Biologicals E has entered into a partnership to manufacture a vaccine candidate developed by Janssen Pharmaceutica, based in Beerse, Belgium.
The vaccine is in phase 1/2a clinical trials, said Biological E. The Hyderabad-based vaccine maker might also manufacture a candidate being developed by Baylor College of Medicine in Houston, Texas.
Indian Immunologicals, another vaccine maker from Hyderabad, is working with Australia’s Griffith University in Brisbane to test and manufacture the university’s vaccine.
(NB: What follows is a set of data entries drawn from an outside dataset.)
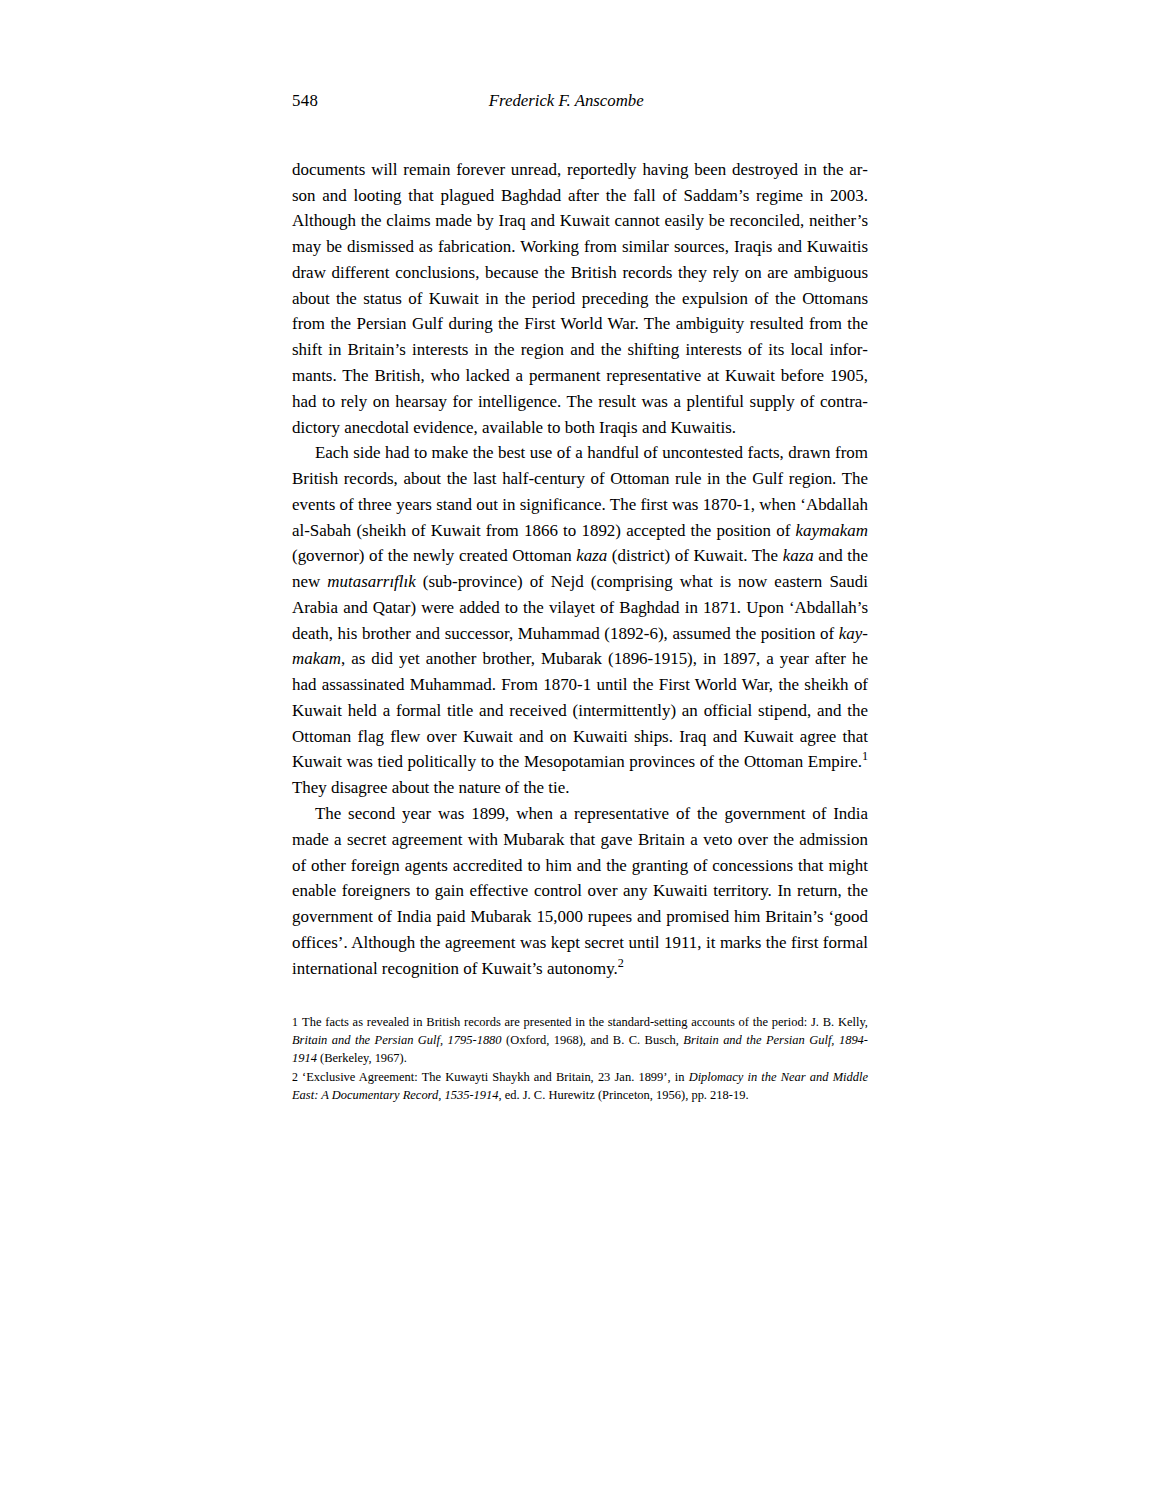548 Frederick F. Anscombe
documents will remain forever unread, reportedly having been destroyed in the arson and looting that plagued Baghdad after the fall of Saddam’s regime in 2003. Although the claims made by Iraq and Kuwait cannot easily be reconciled, neither’s may be dismissed as fabrication. Working from similar sources, Iraqis and Kuwaitis draw different conclusions, because the British records they rely on are ambiguous about the status of Kuwait in the period preceding the expulsion of the Ottomans from the Persian Gulf during the First World War. The ambiguity resulted from the shift in Britain’s interests in the region and the shifting interests of its local informants. The British, who lacked a permanent representative at Kuwait before 1905, had to rely on hearsay for intelligence. The result was a plentiful supply of contradictory anecdotal evidence, available to both Iraqis and Kuwaitis.
Each side had to make the best use of a handful of uncontested facts, drawn from British records, about the last half-century of Ottoman rule in the Gulf region. The events of three years stand out in significance. The first was 1870-1, when ‘Abdallah al-Sabah (sheikh of Kuwait from 1866 to 1892) accepted the position of kaymakam (governor) of the newly created Ottoman kaza (district) of Kuwait. The kaza and the new mutasarrıflık (sub-province) of Nejd (comprising what is now eastern Saudi Arabia and Qatar) were added to the vilayet of Baghdad in 1871. Upon ‘Abdallah’s death, his brother and successor, Muhammad (1892-6), assumed the position of kaymakam, as did yet another brother, Mubarak (1896-1915), in 1897, a year after he had assassinated Muhammad. From 1870-1 until the First World War, the sheikh of Kuwait held a formal title and received (intermittently) an official stipend, and the Ottoman flag flew over Kuwait and on Kuwaiti ships. Iraq and Kuwait agree that Kuwait was tied politically to the Mesopotamian provinces of the Ottoman Empire.1 They disagree about the nature of the tie.
The second year was 1899, when a representative of the government of India made a secret agreement with Mubarak that gave Britain a veto over the admission of other foreign agents accredited to him and the granting of concessions that might enable foreigners to gain effective control over any Kuwaiti territory. In return, the government of India paid Mubarak 15,000 rupees and promised him Britain’s ‘good offices’. Although the agreement was kept secret until 1911, it marks the first formal international recognition of Kuwait’s autonomy.2
1The facts as revealed in British records are presented in the standard-setting accounts of the period: J. B. Kelly, Britain and the Persian Gulf, 1795-1880 (Oxford, 1968), and B. C. Busch, Britain and the Persian Gulf, 1894-1914 (Berkeley, 1967).
2‘Exclusive Agreement: The Kuwayti Shaykh and Britain, 23 Jan. 1899’, in Diplomacy in the Near and Middle East: A Documentary Record, 1535-1914, ed. J. C. Hurewitz (Princeton, 1956), pp. 218-19.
One of the leading Indian drug makers Dr Reddy’s Lab has agreed to manufacture Gam-COVID-
Vac (Sputnik V), developed by the Gamaleya Research Institute of Epidemiology and Microbiology of the Russian Health Ministry through striking a deal with the Russian Direct Investment Fund (RDIF).
As per the deal, Russia's sovereign wealth fund will supply 100 million doses of the COVID-19 vaccine to Dr Reddy’s.
The phase 3 clinical trials of Gam-COVID-Vac enrolling 1,000-2,000 participants are expected to begin soon across the country.
Even though an unexpected number of countries have gained the know-how to develop a vaccine, many of them working on potential COVID-19 vaccine candidates are lacking in manufacturing capabilities.
In the meantime, plans are afoot with the Indian players to ramp up capacities to cater to the increasing demand. As an interim arrangement, they are "repurposing" their multiproduct capacities or make use of the facilities built to manufacture products that are still in the development stage to produce COVID-19 vaccines.
Most firms look avers risking to establish dedicated facilities as the demand for mass-produced vaccines is not assured.
At least, seven Indian players are currently in the fray to develop their own vaccines against the pandemic. The new set of guidelines issued the Drugs Controller General of India (DCGI), allowing to approve a vaccine with 50% efficacy, is expected to provide more headwinds to vaccine manufacturing.